Janusz Termer
Książki 25-lecia (7)
Rozterki emigranta Bieniasza
Radiowa dwójka Polskiego Radia zachęcała przez kilka miesięcy swych słuchaczy do głosowania w plebiscycie na najlepszą polską książkę minionego 25-lecia, zamieszczając na swojej internetowej stronie własną listę książek (ułożoną jednak wedle niezupełnie jasnych do końca kryteriów), na które można było oddawać głosy (zwyciężyła powieść Wiesława Myśliwskiego Traktat o łuskaniu fasoli – gratulujemy!). Lista była owszem, ciekawa, obejmująca różne gatunki pisarskie: od poezji i prozy po dramat i esej, acz jednak ta „lista nieobecnych” wyraźnie pokazuje jak daleka od wyczerpania wszystkich wartych uwagi przedstawicieli pisarskich nurtów oraz utworów powstałych w tym czasie.Brakuje mi na tej liście sporo autorów i książek, m. in. prozy Andrzeja Żuławskiego (W oku tygrysa), wspomnień poobozowych Zofii Posmysz (Do wolności do śmierci do życia), Edwarda Redlińskiego (Krfotok, Transformejszen), Tadeusz Siejaka (Dezerter), Piotra Bednarskiego (Marny czas) czy wierszy Krzysztofa Karaska Święty związek – o których pisałem wcześniej (patrz ostatnie wydania portalu pisarze.pl) oraz książek innych poetów (np.
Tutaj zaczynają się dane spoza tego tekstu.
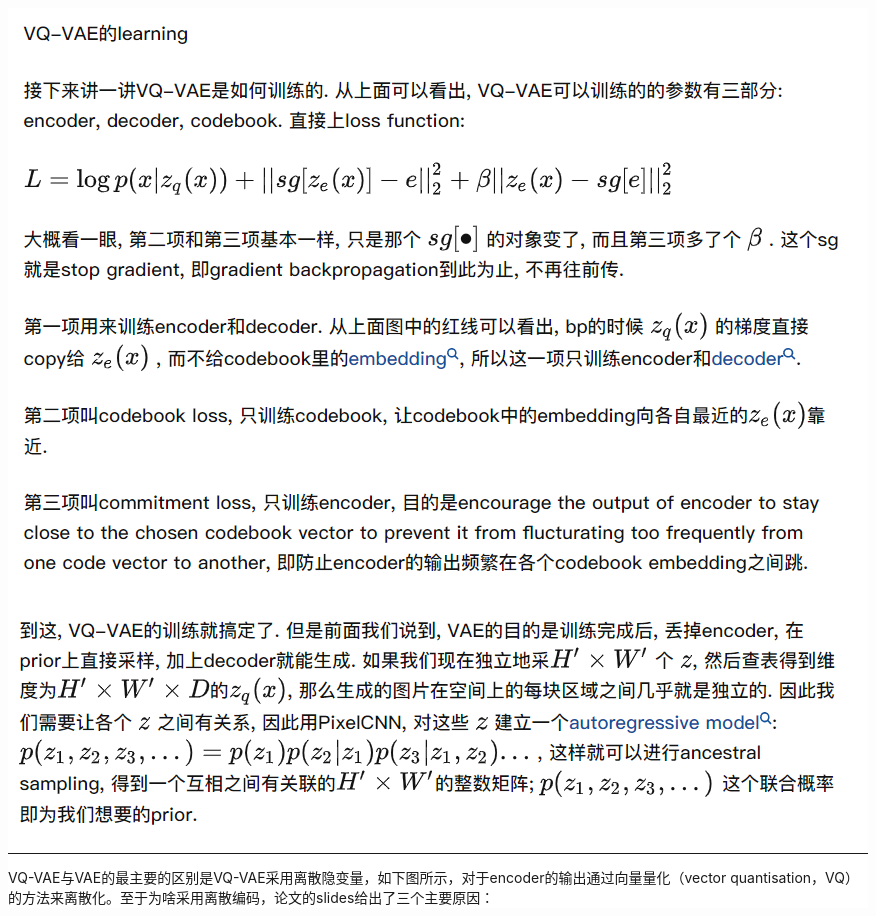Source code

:![图 12](../images/b09aed36869c3dde1721bcd39de3e97bfe0bb649150bf374944579ac70905537.png)  

![图 13](../images/5c56aa7e50e0df49d9a110236f44d7021e4aca5176f3f8b8e8a218cfbb8b4580.png)  

---

VQ-VAE与VAE的最主要的区别是VQ-VAE采用离散隐变量，如下图所示，对于encoder的输出通过向量量化（vector quantisation，VQ）的方法来离散化。至于为啥采用离散编码，论文的slides给出了三个主要原因：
Julia Hartwig, Krzysztof Gąsiorowski, Jerzy Górzański, Marian Grześczak, Zbigniew Jerzyna, Roman Śliwonik, Jan Twardowski, Bohdan Zadura, Adam Zagajewski); prozaików, jak np. Władysław Lech Terlecki (Zabij cara, Wyspa kata), Eugeniusz Kabatc (Czarnoruska kronika trędowatych, Ostatnie wzgórze Florencji. Opowieść o Stanisławie Brzozowskim), Zbigniew Żakiewicz (Gorycz i sól morza), Józef Łoziński (Holding i reszta albo Jak zostać bogatym w biednym państwie), Zbigniew Domino (Syberiada polska) czy eseistów, jak Piotr Kuncewicz (Legenda Europy) czy Radosław Romaniuk (Inne życie – biografia Jarosława Iwaszkiewicza). Należy do pominiętych na tej liście Dwójki PR także Stanisław Bieniasz jako choćby autor powieści Ucieczka i Rekonstrukcja (obie wydane w 1991 r.).
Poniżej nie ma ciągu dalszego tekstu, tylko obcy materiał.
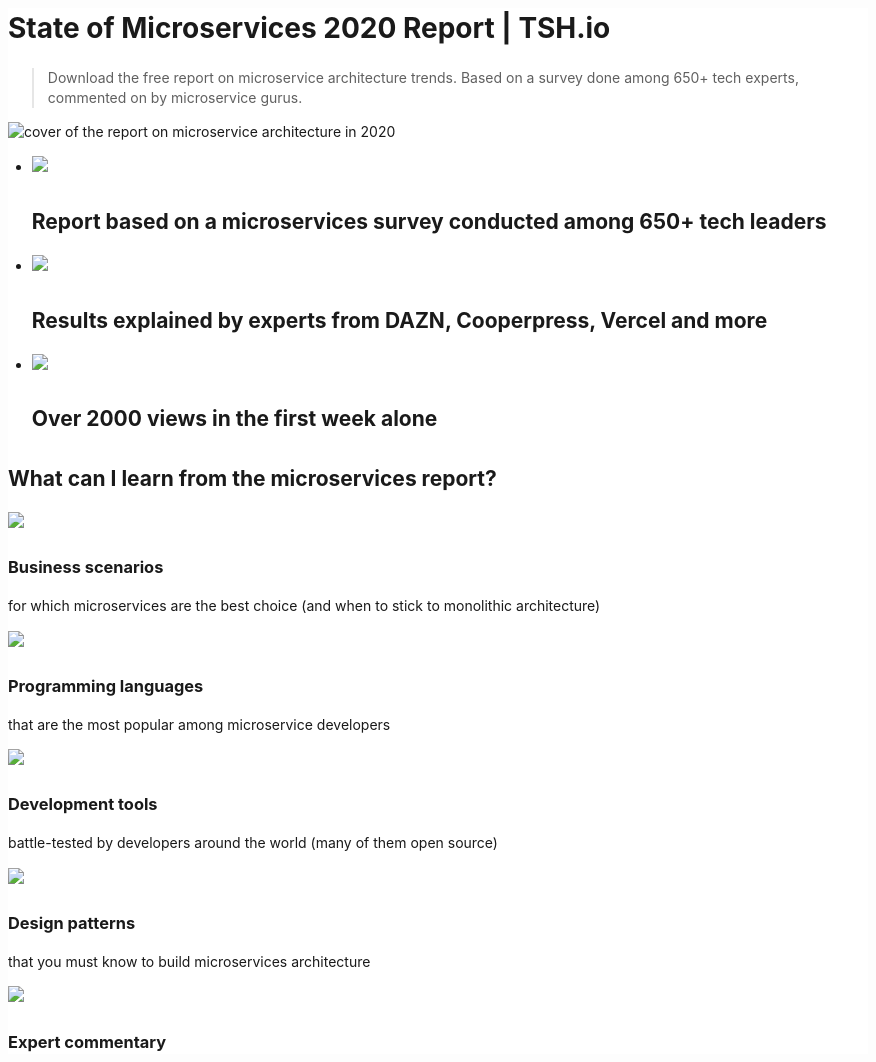 # State of Microservices 2020 Report | TSH.io

> Download the free report on microservice architecture trends. Based on a survey done among 650+ tech experts, commented on by microservice gurus.

![cover of the report on microservice architecture in 2020](https://tsh.io/wp-content/uploads/2020/03/state-of-microservices-2020-report-cover.png)

*   ![](https://tsh.io/wp-content/uploads/2020/03/icon-book.svg)
    
    Report based on a microservices survey conducted among 650+ tech leaders
    ------------------------------------------------------------------------
    
*   ![](https://tsh.io/wp-content/uploads/2020/03/icon-expert.svg)
    
    Results explained by experts from DAZN, Cooperpress, Vercel and more
    --------------------------------------------------------------------
    
*   ![](https://tsh.io/wp-content/uploads/2020/03/icon-hot.svg)
    
    Over 2000 views in the first week alone
    ---------------------------------------
    

What can I learn from the microservices report?
-----------------------------------------------

![](https://tsh.io/wp-content/uploads/2020/03/icon-business-1.svg)

### Business scenarios

for which microservices are the best choice (and when to stick to monolithic architecture)

![](https://tsh.io/wp-content/uploads/2020/03/icon-programming.svg)

### Programming languages

that are the most popular among microservice developers

![](https://tsh.io/wp-content/uploads/2020/03/icon-development.svg)

### Development tools

battle-tested by developers around the world (many of them open source)

![](https://tsh.io/wp-content/uploads/2020/03/icon-design.svg)

### Design patterns

that you must know to build microservices architecture

![](https://tsh.io/wp-content/uploads/2020/03/icon-expert-v2.svg)

### Expert commentary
Stanisław Bieniasz (ur. 1950 w Zabrzu, zm. tamże w 2001), wyemigrował z Polski w stanie wojennym i przez trzynaście lat mieszkał w RFN; był współpracownikiem rozgłośni Deutschlandfunk i Radia Wolna Europa. Napisał kilka interesujących sztuk teatralnych i telewizyjnych (Urlop zdrowotny, Stary Portfel, Pora zbiorów, Senator) oraz wiele zbiorów opowiadań i kilka powieści, w których sięgał po przypadki własnego losu i opisywał dylematy i dramaty losu człowieka z pogranicza dwu światów, polskiego i niemieckiego – będącego zarazem losem większości jego literackich bohaterów. Ludzi rozdartych między dwie nacje, dwie kultury, dwa tak odmienne światy i style życia, dwa światopoglądy i różne opcje polityczne..
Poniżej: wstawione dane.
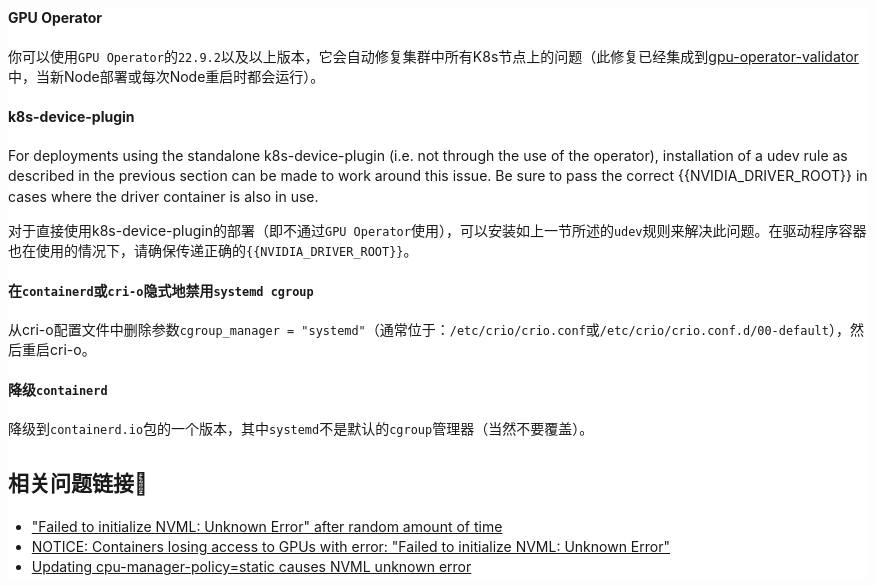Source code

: #### GPU Operator

你可以使用`GPU Operator`的`22.9.2`以及以上版本，它会自动修复集群中所有K8s节点上的问题（此修复已经集成到[gpu-operator-validator](https://github.com/NVIDIA/gpu-operator/tree/master/validator)中，当新Node部署或每次Node重启时都会运行）。

#### k8s-device-plugin

For deployments using the standalone k8s-device-plugin (i.e. not through the use of the operator), installation of a udev rule as described in the previous section can be made to work around this issue. Be sure to pass the correct {{NVIDIA_DRIVER_ROOT}} in cases where the driver container is also in use.

对于直接使用k8s-device-plugin的部署（即不通过`GPU Operator`使用），可以安装如上一节所述的`udev`规则来解决此问题。在驱动程序容器也在使用的情况下，请确保传递正确的`{{NVIDIA_DRIVER_ROOT}}`。

#### 在`containerd`或`cri-o`隐式地禁用`systemd cgroup`

从cri-o配置文件中删除参数`cgroup_manager = "systemd"`（通常位于：`/etc/crio/crio.conf`或`/etc/crio/crio.conf.d/00-default`），然后重启cri-o。

#### 降级`containerd`

降级到`containerd.io`包的一个版本，其中`systemd`不是默认的`cgroup`管理器（当然不要覆盖）。

## 相关问题链接🔗
- ["Failed to initialize NVML: Unknown Error" after random amount of time](https://github.com/NVIDIA/nvidia-docker/issues/1671)
- [NOTICE: Containers losing access to GPUs with error: "Failed to initialize NVML: Unknown Error" ](https://github.com/NVIDIA/nvidia-docker/issues/1730)
- [Updating cpu-manager-policy=static causes NVML unknown error](https://github.com/NVIDIA/nvidia-docker/issues/966#issuecomment-610928514)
A wszystko skomplikowane jeszcze dodatkowo wydarzeniami na Śląsku, związanymi z wprowadzeniem w Polsce stanu wojennego. Cóż, był Stanisław Bieniasz – jako pisarz – prawdziwym dzieckiem szczęścia. Toż to istna kopalnia tematów, nic tylko czerpać pełnymi garściami. I Bieniasz czerpał rzeczywiście bardzo obficie. Z obu wymienionych wyżej powieści Ucieczka podobała mi się bardziej. Jest to bowiem przede wszystkim znakomite studium psychologiczne, wnikliwy i przejmujący portret człowieka dramatycznie uwikłanego w chorobę alkoholową, Wszystko inne jest tu tylko tłem. Zarówno stan wojenny (akcja właściwa toczy się już w 1983), konflikt narodowego rozdarcia, dramat małżeński czy groteskowe przeżycia bohatera w związku ze złożoną mu – i odrzuconą – propozycją podjęcia pracy w szeregach milicji.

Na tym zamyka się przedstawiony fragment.